* [What the task requires]: Which lines of the listing below contain the string "گرفت"? List every such line in full.

▼

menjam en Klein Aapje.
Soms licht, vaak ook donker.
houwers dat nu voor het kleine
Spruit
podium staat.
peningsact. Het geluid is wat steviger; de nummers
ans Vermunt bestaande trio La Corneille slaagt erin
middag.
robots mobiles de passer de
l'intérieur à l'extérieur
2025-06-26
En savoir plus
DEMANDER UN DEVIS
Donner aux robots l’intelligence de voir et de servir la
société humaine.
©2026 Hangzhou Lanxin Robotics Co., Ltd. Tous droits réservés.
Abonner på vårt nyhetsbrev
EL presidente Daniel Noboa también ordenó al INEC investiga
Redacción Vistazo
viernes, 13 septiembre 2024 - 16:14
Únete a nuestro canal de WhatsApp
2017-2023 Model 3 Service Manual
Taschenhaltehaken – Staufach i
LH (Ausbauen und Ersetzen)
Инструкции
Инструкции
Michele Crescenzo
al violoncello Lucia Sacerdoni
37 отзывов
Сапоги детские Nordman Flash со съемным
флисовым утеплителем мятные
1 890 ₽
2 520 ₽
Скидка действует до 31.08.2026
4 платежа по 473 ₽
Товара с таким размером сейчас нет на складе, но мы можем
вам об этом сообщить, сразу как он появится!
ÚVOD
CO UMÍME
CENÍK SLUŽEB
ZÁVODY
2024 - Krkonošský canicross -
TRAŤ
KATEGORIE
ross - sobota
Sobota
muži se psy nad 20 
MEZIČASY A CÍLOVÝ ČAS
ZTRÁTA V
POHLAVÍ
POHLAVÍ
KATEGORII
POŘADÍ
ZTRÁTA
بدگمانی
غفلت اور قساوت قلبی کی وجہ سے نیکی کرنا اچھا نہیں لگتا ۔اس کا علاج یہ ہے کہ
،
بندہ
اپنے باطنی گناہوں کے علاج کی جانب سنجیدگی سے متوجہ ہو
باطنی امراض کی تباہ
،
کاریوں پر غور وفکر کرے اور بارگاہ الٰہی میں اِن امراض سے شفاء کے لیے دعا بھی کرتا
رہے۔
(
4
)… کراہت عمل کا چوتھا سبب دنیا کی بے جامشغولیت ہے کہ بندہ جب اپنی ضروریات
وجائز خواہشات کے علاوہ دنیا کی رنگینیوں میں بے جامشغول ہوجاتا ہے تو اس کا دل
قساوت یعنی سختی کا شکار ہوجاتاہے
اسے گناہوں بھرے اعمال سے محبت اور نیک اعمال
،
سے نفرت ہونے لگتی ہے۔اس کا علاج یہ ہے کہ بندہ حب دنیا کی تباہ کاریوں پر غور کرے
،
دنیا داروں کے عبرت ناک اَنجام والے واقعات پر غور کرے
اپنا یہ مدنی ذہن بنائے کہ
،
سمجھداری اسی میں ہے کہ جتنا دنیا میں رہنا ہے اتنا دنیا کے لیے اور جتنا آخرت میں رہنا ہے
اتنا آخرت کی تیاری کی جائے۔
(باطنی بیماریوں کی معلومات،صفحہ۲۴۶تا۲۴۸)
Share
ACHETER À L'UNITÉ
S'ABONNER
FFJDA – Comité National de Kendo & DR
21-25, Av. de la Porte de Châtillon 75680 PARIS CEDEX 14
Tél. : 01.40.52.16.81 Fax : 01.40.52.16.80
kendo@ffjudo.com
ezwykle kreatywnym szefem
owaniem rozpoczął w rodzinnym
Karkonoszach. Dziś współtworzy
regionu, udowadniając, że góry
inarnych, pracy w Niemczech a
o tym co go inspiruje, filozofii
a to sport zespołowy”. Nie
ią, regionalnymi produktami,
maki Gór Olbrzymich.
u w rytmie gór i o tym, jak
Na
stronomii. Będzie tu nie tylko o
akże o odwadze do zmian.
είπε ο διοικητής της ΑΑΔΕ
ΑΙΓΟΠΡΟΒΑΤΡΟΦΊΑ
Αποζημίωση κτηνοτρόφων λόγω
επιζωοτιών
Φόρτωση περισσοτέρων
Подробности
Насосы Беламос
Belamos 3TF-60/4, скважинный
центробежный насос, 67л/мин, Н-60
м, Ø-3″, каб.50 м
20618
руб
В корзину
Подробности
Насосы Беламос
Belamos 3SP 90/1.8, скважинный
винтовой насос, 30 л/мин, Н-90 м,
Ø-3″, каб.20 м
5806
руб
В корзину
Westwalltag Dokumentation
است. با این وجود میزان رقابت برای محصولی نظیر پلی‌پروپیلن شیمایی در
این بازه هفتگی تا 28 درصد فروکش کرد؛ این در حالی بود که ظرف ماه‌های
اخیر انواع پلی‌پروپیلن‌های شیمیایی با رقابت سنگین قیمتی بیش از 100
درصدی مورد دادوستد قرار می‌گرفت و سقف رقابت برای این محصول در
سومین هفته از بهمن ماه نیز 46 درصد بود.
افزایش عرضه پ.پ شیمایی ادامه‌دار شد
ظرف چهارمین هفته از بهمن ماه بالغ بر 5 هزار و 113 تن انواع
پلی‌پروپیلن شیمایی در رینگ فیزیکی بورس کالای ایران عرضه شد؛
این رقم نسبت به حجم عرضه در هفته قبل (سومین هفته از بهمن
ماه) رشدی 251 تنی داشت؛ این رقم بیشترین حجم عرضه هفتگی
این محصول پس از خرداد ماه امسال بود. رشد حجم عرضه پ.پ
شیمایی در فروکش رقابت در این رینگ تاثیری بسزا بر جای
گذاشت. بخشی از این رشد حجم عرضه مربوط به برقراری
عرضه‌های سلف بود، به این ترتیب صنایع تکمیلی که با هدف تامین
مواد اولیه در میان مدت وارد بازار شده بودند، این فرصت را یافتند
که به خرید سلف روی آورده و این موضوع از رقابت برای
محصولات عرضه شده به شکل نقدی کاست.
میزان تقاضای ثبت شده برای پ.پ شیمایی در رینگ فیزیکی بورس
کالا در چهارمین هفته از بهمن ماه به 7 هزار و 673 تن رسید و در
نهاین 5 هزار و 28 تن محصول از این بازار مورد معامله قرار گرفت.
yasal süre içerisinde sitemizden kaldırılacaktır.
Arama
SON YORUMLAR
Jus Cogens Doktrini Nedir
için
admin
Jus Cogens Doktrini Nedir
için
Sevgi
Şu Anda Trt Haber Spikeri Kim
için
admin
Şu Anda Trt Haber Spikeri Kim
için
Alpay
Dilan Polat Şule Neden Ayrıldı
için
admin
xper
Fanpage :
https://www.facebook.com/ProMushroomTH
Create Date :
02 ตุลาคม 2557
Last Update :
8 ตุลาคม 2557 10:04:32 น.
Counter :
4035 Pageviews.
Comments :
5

▲

* [Task result]:
درصدی مورد دادوستد قرار می‌گرفت و سقف رقابت برای این محصول در
نهاین 5 هزار و 28 تن محصول از این بازار مورد معامله قرار گرفت.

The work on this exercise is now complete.